# Information supplied:

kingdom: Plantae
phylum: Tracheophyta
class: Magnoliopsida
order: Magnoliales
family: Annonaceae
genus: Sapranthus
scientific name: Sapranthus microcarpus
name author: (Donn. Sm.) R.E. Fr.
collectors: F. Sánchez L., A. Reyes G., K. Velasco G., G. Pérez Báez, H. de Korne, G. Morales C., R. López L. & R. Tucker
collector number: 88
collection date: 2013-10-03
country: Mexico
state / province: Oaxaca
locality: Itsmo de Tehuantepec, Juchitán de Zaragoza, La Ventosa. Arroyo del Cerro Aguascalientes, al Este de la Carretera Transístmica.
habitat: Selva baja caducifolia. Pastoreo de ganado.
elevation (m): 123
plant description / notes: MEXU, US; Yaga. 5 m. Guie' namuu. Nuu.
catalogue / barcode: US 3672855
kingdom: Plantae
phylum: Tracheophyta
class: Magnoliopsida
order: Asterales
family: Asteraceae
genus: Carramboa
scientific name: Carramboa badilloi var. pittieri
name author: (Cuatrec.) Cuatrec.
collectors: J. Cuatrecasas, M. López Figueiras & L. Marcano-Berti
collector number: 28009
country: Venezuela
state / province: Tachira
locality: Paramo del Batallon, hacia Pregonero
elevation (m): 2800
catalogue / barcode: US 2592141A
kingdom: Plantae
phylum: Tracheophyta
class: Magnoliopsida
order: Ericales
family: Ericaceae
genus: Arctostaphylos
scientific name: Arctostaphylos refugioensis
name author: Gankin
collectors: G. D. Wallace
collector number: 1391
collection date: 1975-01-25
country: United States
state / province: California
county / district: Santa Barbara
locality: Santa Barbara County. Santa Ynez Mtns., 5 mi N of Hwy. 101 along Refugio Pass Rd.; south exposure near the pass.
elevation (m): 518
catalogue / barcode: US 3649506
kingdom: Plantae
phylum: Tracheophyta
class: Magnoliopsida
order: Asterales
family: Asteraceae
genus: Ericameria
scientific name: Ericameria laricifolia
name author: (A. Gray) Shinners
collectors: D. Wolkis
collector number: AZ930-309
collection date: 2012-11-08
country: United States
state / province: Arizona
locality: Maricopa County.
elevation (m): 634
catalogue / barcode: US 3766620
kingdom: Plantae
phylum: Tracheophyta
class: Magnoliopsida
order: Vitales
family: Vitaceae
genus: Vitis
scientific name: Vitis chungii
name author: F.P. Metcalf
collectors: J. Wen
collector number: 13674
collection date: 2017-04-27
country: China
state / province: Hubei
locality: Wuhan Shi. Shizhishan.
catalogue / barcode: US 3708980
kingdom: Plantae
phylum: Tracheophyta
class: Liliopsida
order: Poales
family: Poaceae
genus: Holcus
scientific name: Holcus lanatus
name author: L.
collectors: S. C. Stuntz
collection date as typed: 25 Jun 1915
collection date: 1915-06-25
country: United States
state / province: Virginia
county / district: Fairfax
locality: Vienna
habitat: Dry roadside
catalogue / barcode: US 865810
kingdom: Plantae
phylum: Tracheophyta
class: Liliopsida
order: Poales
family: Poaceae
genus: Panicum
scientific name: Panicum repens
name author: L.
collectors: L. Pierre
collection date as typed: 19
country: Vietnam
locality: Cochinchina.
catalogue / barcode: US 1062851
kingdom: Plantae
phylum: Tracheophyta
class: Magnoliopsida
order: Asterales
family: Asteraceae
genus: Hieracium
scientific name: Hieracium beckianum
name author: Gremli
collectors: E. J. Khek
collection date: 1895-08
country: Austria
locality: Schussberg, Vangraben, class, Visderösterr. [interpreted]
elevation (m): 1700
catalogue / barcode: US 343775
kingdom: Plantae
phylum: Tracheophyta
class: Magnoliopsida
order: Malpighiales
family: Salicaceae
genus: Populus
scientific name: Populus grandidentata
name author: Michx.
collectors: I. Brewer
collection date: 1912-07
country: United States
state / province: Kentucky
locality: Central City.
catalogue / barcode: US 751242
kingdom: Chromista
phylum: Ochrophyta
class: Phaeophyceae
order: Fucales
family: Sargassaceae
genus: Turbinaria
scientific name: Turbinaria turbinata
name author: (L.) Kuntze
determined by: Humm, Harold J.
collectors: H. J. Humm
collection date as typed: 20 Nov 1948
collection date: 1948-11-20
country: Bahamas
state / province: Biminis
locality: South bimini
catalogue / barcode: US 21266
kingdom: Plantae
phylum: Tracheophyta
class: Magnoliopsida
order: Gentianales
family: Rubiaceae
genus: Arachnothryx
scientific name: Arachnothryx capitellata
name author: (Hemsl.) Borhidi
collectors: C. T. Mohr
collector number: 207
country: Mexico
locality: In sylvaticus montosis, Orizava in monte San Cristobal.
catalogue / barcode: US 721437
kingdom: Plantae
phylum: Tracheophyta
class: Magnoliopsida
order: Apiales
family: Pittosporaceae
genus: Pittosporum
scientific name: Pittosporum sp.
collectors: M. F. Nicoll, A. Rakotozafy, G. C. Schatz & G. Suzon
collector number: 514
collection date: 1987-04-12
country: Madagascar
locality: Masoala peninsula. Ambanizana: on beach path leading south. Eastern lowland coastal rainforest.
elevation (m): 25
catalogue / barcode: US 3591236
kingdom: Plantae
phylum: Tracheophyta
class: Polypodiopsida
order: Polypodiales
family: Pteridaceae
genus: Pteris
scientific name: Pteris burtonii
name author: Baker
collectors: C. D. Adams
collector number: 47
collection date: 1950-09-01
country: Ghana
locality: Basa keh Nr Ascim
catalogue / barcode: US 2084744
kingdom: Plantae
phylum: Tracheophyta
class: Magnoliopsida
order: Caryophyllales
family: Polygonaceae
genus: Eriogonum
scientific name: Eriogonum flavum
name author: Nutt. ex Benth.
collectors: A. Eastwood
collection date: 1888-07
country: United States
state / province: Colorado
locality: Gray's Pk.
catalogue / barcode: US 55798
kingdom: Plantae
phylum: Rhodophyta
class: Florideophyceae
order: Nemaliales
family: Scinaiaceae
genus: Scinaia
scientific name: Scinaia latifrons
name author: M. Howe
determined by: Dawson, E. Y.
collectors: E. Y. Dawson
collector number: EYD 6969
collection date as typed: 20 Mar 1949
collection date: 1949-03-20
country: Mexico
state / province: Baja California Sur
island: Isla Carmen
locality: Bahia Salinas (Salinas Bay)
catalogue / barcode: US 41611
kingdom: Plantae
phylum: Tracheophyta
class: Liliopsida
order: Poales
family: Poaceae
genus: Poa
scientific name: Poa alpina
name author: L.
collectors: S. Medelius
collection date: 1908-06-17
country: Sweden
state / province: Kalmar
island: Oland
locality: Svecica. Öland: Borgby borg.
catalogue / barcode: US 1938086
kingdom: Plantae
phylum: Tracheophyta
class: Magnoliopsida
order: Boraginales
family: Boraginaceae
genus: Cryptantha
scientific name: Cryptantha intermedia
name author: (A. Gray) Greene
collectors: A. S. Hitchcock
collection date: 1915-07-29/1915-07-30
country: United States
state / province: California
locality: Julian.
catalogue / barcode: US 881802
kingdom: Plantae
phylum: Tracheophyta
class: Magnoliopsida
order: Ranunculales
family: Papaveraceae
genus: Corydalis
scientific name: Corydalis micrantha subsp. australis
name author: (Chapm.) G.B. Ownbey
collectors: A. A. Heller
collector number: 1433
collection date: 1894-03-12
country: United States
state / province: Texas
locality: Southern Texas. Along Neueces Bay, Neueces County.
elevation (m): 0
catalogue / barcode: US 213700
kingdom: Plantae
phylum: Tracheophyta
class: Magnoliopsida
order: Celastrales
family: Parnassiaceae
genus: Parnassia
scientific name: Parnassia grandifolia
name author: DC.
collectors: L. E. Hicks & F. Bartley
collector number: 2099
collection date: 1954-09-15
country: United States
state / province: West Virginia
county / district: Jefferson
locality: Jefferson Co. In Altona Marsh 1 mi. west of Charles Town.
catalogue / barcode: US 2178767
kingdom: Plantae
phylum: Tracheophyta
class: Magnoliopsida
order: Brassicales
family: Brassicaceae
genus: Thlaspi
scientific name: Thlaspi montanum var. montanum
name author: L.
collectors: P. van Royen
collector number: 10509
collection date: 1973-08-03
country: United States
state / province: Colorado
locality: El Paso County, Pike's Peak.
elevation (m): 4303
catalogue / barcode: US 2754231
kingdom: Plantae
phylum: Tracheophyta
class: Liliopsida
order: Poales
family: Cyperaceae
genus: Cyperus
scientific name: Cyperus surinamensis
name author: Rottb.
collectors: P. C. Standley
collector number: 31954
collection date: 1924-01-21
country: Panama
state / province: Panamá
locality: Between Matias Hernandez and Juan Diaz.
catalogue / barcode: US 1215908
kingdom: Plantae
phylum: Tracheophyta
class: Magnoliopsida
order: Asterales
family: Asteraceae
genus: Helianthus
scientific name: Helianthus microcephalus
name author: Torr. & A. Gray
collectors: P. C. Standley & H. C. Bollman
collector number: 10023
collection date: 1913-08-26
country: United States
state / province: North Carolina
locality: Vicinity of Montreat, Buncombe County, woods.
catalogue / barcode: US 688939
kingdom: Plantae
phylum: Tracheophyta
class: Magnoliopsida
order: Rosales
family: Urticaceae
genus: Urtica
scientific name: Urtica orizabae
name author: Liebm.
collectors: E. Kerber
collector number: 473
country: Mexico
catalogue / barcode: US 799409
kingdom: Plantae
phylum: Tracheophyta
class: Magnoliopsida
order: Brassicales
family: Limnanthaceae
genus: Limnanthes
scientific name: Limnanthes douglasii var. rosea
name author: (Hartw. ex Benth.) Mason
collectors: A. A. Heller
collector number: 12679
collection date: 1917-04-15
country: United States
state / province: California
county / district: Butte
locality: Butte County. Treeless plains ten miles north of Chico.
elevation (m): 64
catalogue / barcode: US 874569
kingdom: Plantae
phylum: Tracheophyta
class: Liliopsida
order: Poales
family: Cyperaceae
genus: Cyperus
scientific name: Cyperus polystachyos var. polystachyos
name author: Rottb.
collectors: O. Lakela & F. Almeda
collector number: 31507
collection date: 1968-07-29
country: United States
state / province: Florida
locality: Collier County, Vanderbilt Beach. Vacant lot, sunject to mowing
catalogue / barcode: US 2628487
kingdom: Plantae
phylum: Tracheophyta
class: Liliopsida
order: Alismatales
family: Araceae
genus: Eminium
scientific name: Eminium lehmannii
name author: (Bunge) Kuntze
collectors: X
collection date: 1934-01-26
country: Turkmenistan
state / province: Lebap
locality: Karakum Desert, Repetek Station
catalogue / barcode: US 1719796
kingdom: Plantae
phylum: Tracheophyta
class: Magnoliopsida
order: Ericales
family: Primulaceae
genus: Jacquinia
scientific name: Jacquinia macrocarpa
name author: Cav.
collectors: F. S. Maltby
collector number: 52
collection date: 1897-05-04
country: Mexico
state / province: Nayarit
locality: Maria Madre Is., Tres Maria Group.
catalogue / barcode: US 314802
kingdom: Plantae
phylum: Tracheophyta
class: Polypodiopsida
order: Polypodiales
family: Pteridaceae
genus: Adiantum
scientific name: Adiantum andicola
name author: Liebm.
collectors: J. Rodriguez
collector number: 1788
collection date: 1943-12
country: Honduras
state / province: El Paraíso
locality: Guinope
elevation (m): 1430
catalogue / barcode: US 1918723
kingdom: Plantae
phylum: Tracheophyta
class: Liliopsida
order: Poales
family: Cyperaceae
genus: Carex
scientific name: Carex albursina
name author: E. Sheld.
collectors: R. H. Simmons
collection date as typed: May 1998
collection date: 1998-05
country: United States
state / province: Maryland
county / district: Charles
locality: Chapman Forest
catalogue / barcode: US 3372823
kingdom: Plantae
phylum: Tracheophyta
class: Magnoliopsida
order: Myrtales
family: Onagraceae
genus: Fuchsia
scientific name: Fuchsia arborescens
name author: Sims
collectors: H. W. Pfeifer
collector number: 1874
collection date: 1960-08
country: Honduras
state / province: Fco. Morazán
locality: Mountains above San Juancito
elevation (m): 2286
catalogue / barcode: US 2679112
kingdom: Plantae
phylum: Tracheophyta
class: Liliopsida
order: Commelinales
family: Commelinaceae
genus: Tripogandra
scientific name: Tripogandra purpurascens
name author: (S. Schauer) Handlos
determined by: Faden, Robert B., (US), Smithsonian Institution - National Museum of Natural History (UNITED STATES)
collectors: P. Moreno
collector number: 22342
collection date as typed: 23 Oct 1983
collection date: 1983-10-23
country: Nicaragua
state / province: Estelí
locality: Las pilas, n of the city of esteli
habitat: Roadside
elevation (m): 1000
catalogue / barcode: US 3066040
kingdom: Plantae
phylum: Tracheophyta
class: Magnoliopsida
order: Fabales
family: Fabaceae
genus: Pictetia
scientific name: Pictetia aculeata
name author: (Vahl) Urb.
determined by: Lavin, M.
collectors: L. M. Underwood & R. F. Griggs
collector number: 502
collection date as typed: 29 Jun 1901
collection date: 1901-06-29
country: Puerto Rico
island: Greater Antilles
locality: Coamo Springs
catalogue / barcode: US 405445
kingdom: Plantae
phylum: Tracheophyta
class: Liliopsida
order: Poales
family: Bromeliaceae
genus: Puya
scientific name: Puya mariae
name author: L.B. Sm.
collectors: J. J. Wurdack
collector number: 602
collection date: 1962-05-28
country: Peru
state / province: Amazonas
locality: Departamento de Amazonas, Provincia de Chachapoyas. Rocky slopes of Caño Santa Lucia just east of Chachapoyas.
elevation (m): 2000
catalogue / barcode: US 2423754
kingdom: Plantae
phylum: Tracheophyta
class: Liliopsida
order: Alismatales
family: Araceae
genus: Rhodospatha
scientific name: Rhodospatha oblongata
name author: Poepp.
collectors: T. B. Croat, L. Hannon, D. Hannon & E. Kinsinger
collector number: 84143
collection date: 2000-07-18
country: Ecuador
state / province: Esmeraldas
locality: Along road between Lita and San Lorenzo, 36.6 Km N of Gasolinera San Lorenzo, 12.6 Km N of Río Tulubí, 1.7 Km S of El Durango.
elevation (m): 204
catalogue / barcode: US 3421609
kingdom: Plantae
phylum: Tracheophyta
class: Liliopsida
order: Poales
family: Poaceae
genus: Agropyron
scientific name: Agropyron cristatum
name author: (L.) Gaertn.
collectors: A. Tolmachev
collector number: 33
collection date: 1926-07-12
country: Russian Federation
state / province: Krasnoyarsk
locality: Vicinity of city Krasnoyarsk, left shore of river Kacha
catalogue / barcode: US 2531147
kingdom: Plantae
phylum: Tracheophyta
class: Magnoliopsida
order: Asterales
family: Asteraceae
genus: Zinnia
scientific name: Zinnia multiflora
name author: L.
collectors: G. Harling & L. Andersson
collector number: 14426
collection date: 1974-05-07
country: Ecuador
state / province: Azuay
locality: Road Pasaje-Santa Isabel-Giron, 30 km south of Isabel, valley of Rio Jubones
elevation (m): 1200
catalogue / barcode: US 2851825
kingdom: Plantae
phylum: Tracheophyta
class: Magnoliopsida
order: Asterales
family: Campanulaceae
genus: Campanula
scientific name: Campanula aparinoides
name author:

# Your task:
Please reproduce the part of the listing that opens with its first line and closes with the line containing "collectors: F. Sánchez", swapping "phylum" for "division" and keeping everything else unchanged.

# Complete output:
kingdom: Plantae
division: Tracheophyta
class: Magnoliopsida
order: Magnoliales
family: Annonaceae
genus: Sapranthus
scientific name: Sapranthus microcarpus
name author: (Donn. Sm.) R.E. Fr.
collectors: F. Sánchez L., A. Reyes G., K. Velasco G., G. Pérez Báez, H. de Korne, G. Morales C., R. López L. & R. Tucker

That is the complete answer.